### [Your instructions]
Whatever appears in the records apart from pictures must be reproduced exactly.

::: Data extract

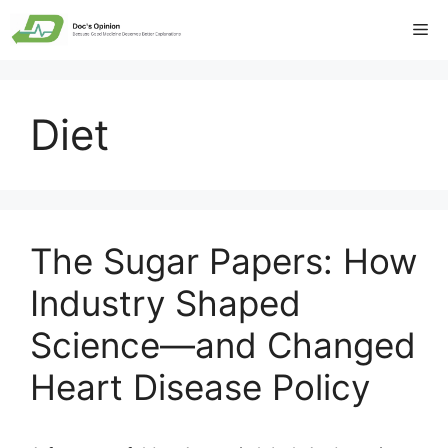
Skip
Me
to
content
Diet
The Sugar Papers: How
Industry Shaped
Science—and Changed
Heart Disease Policy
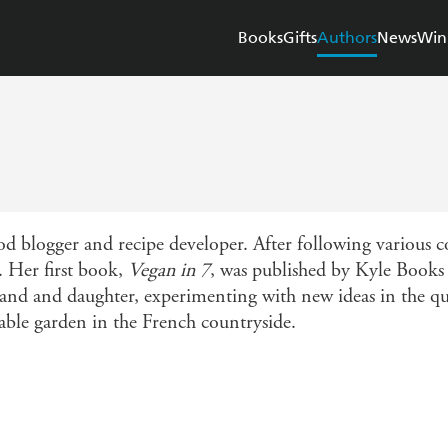
Books
Gifts
Authors
News
Win
od blogger and recipe developer. After following various 
. Her first book,
Vegan in 7
, was published by Kyle Books
and and daughter, experimenting with new ideas in the q
table garden in the French countryside.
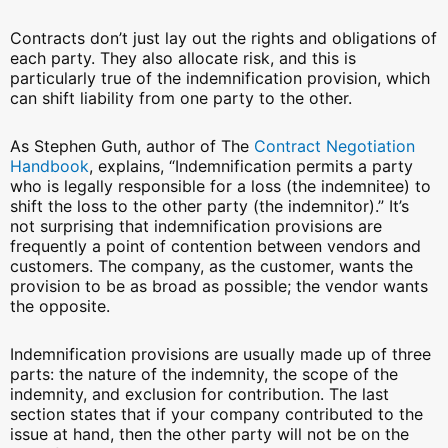
Contracts don’t just lay out the rights and obligations of
each party. They also allocate risk, and this is
particularly true of the indemnification provision, which
can shift liability from one party to the other.
As Stephen Guth, author of The
Contract Negotiation
Handbook
, explains, “Indemnification permits a party
who is legally responsible for a loss (the indemnitee) to
shift the loss to the other party (the indemnitor).” It’s
not surprising that indemnification provisions are
frequently a point of contention between vendors and
customers. The company, as the customer, wants the
provision to be as broad as possible; the vendor wants
the opposite.
Indemnification provisions are usually made up of three
parts: the nature of the indemnity, the scope of the
indemnity, and exclusion for contribution. The last
section states that if your company contributed to the
issue at hand, then the other party will not be on the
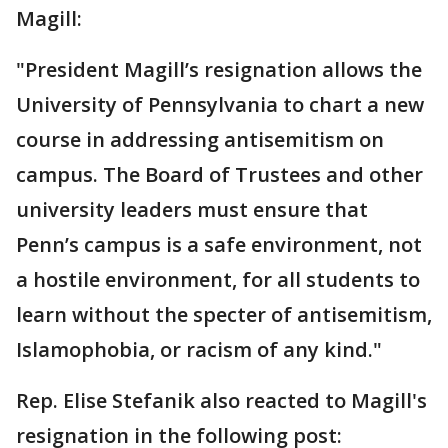
Magill:
"President Magill’s resignation allows the
University of Pennsylvania to chart a new
course in addressing antisemitism on
campus. The Board of Trustees and other
university leaders must ensure that
Penn’s campus is a safe environment, not
a hostile environment, for all students to
learn without the specter of antisemitism,
Islamophobia, or racism of any kind."
Rep. Elise Stefanik also reacted to Magill's
resignation in the following post:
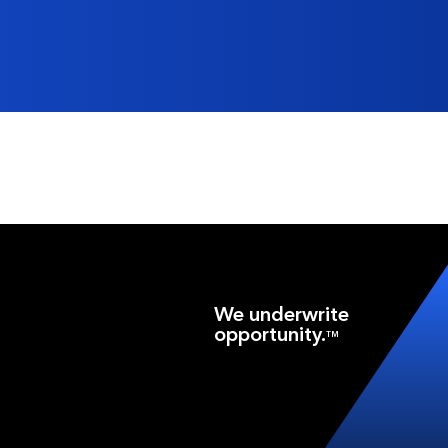
We underwrite
opportunity.
TM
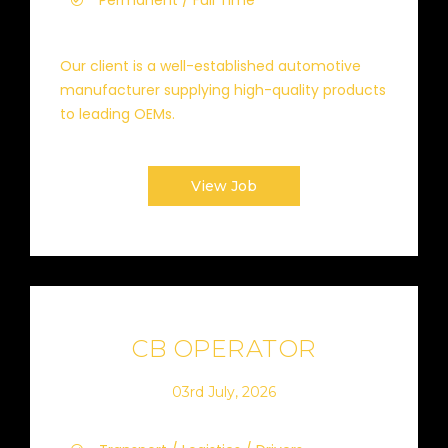
Permanent / Full Time
Our client is a well-established automotive
manufacturer supplying high-quality products
to leading OEMs.
View Job
CB OPERATOR
03rd July, 2026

::::::

### [Solution to the exercise]
Skip
Me
to
content
Diet
The Sugar Papers: How
Industry Shaped
Science—and Changed
Heart Disease Policy
Books
Gifts
Authors
News
Win
od blogger and recipe developer. After following various 
. Her first book,
Vegan in 7
, was published by Kyle Books
and and daughter, experimenting with new ideas in the q
table garden in the French countryside.
Contracts don’t just lay out the rights and obligations of
each party. They also allocate risk, and this is
particularly true of the indemnification provision, which
can shift liability from one party to the other.
As Stephen Guth, author of The
Contract Negotiation
Handbook
, explains, “Indemnification permits a party
who is legally responsible for a loss (the indemnitee) to
shift the loss to the other party (the indemnitor).” It’s
not surprising that indemnification provisions are
frequently a point of contention between vendors and
customers. The company, as the customer, wants the
provision to be as broad as possible; the vendor wants
the opposite.
Indemnification provisions are usually made up of three
parts: the nature of the indemnity, the scope of the
indemnity, and exclusion for contribution. The last
section states that if your company contributed to the
issue at hand, then the other party will not be on the
Magill:
"President Magill’s resignation allows the
University of Pennsylvania to chart a new
course in addressing antisemitism on
campus. The Board of Trustees and other
university leaders must ensure that
Penn’s campus is a safe environment, not
a hostile environment, for all students to
learn without the specter of antisemitism,
Islamophobia, or racism of any kind."
Rep. Elise Stefanik also reacted to Magill's
resignation in the following post:
We underwrite
opportunity.
TM
Permanent / Full Time
Our client is a well-established automotive
manufacturer supplying high-quality products
to leading OEMs.
View Job
CB OPERATOR
03rd July, 2026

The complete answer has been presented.